TASK BRIEF >>
For this task, output exactly the lines of the material below starting at the line with "cup: none [141,382,183,406]" and ending at the line with "mug: present [348,297,394,337]"; pictures are to be excluded.

DATA SUPPLIED >>
■ ■ ■ ■ ■

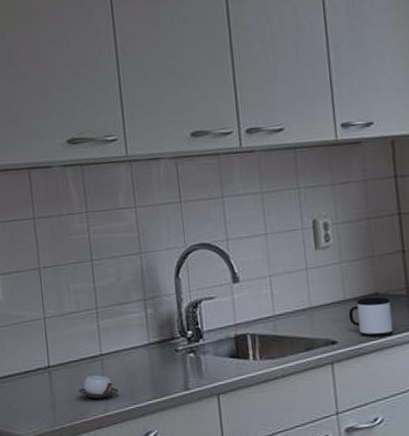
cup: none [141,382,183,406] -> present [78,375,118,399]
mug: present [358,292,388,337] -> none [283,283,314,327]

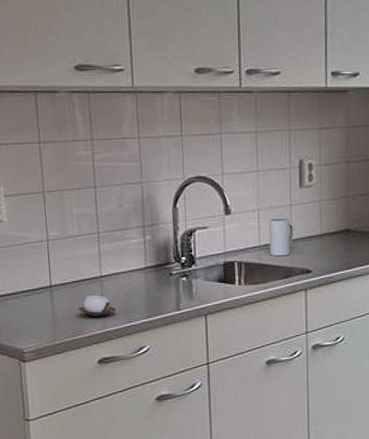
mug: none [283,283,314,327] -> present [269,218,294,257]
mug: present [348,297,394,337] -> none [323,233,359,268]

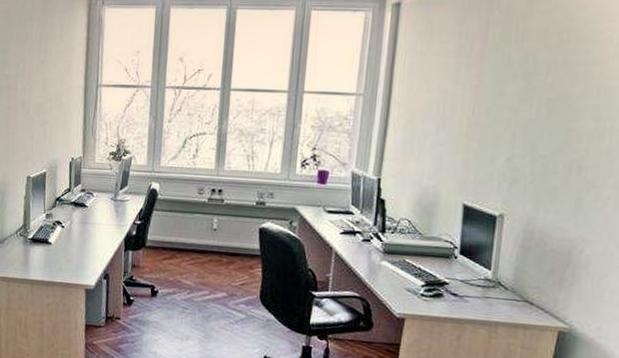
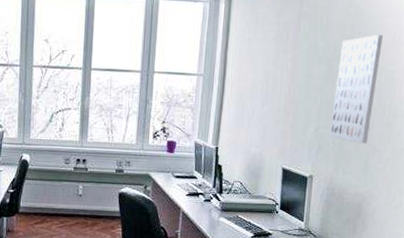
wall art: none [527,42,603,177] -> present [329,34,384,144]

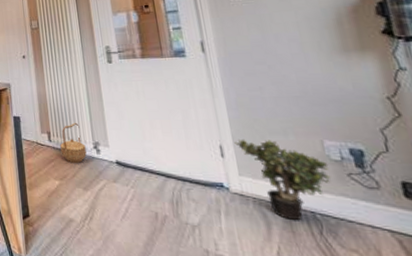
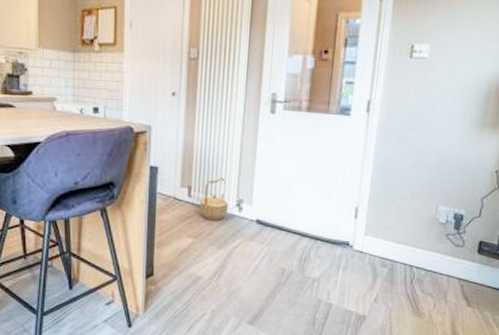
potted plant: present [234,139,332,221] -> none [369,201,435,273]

■ ■ ■ ■ ■

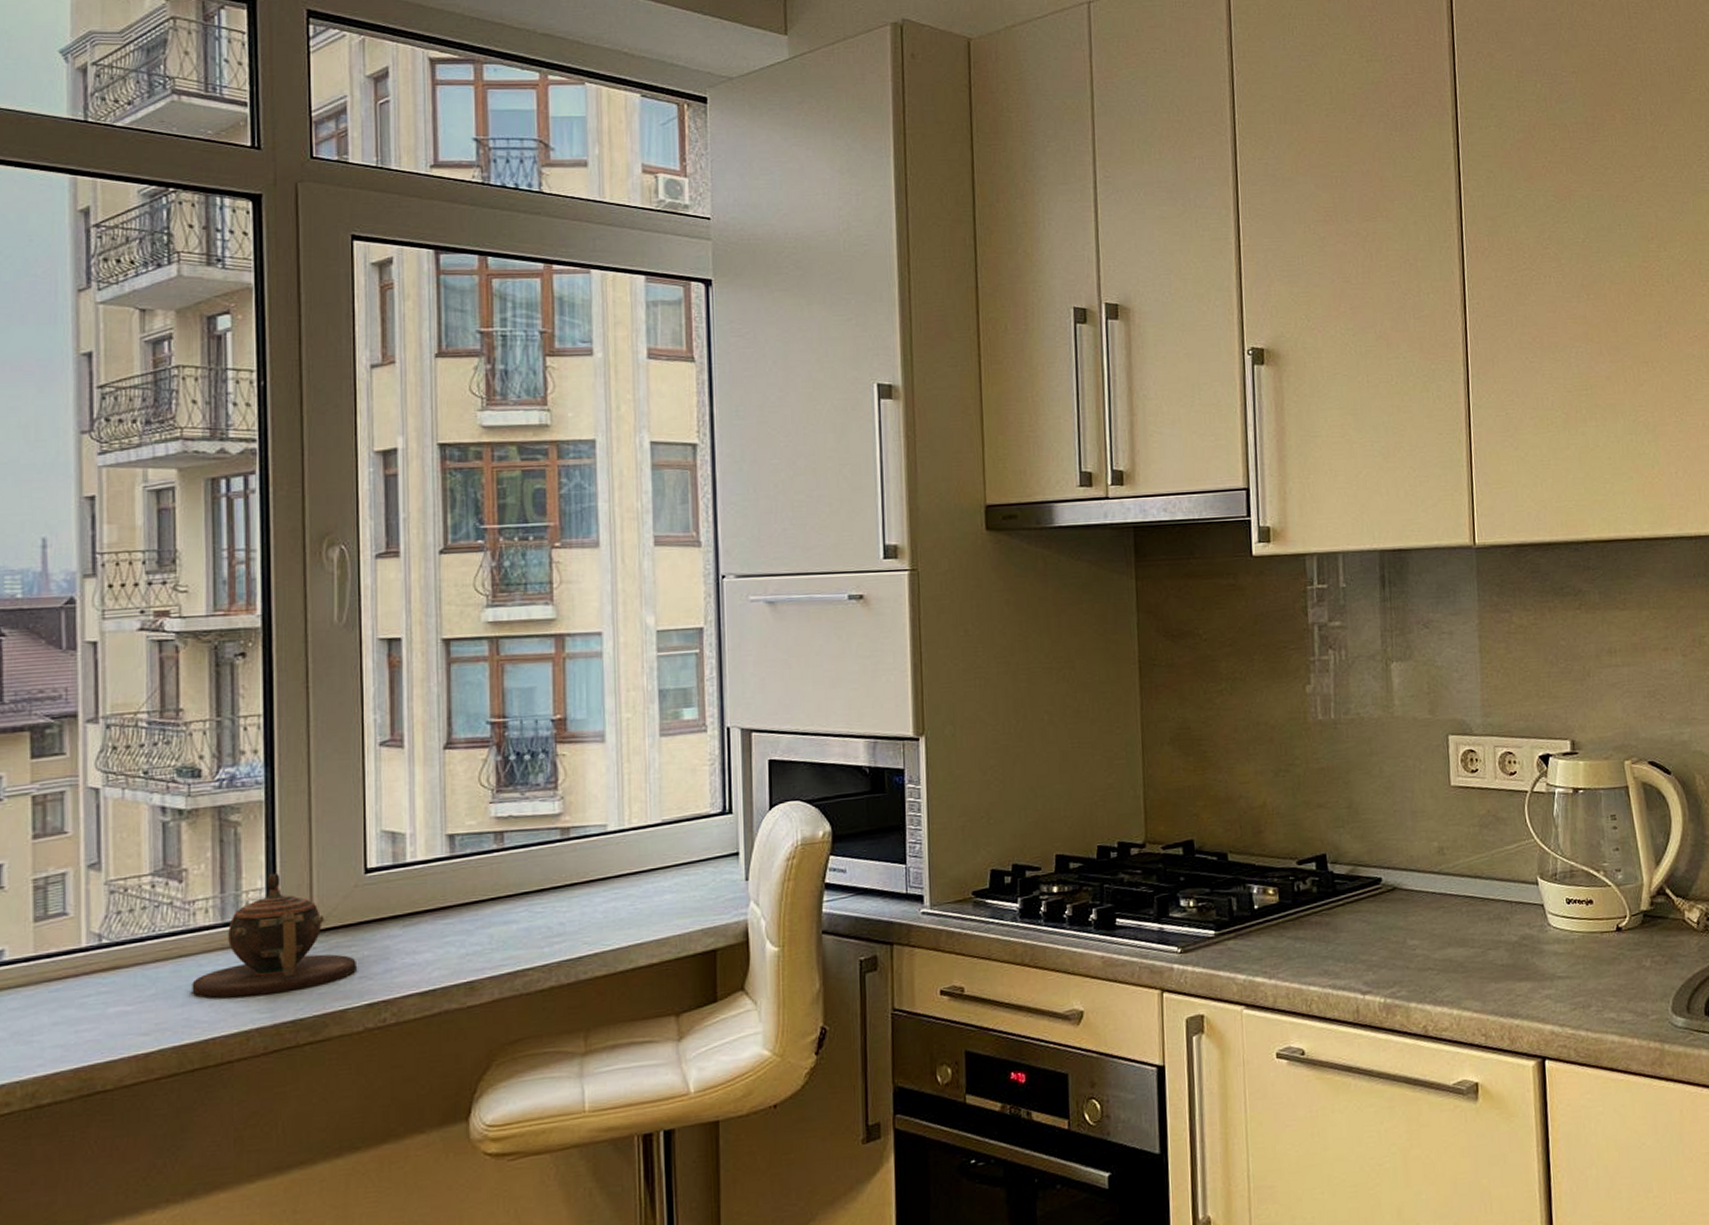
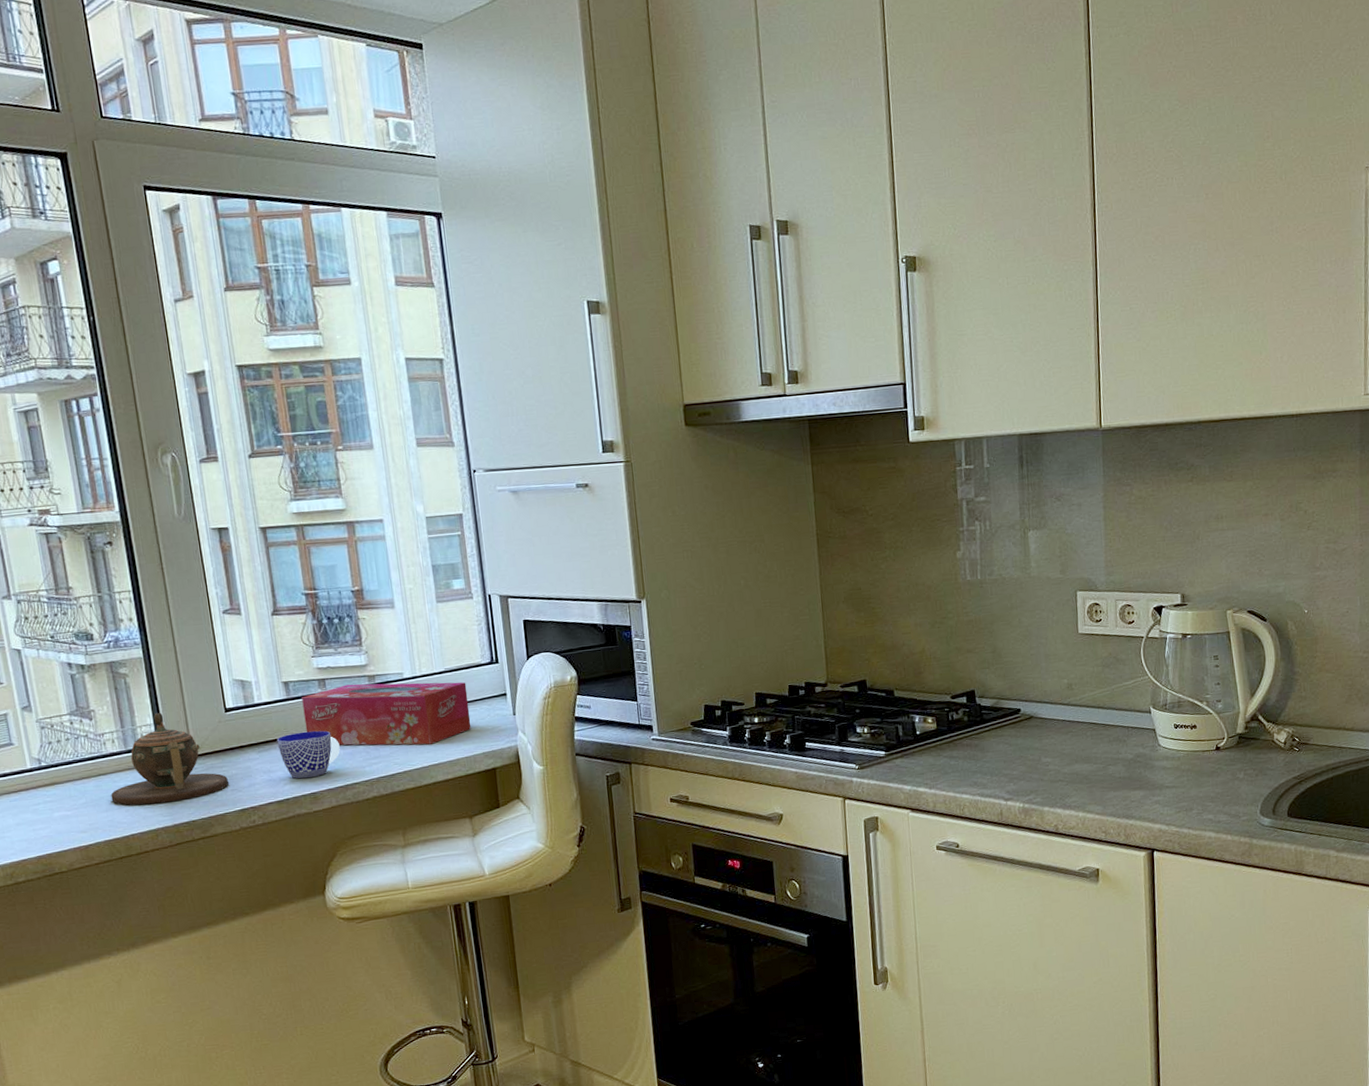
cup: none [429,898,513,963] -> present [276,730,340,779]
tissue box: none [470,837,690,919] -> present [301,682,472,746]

■ ■ ■ ■ ■

ANSWER TO THE PROBLEM >>
cup: none [141,382,183,406] -> present [78,375,118,399]
mug: present [358,292,388,337] -> none [283,283,314,327]

mug: none [283,283,314,327] -> present [269,218,294,257]
mug: present [348,297,394,337] -> none [323,233,359,268]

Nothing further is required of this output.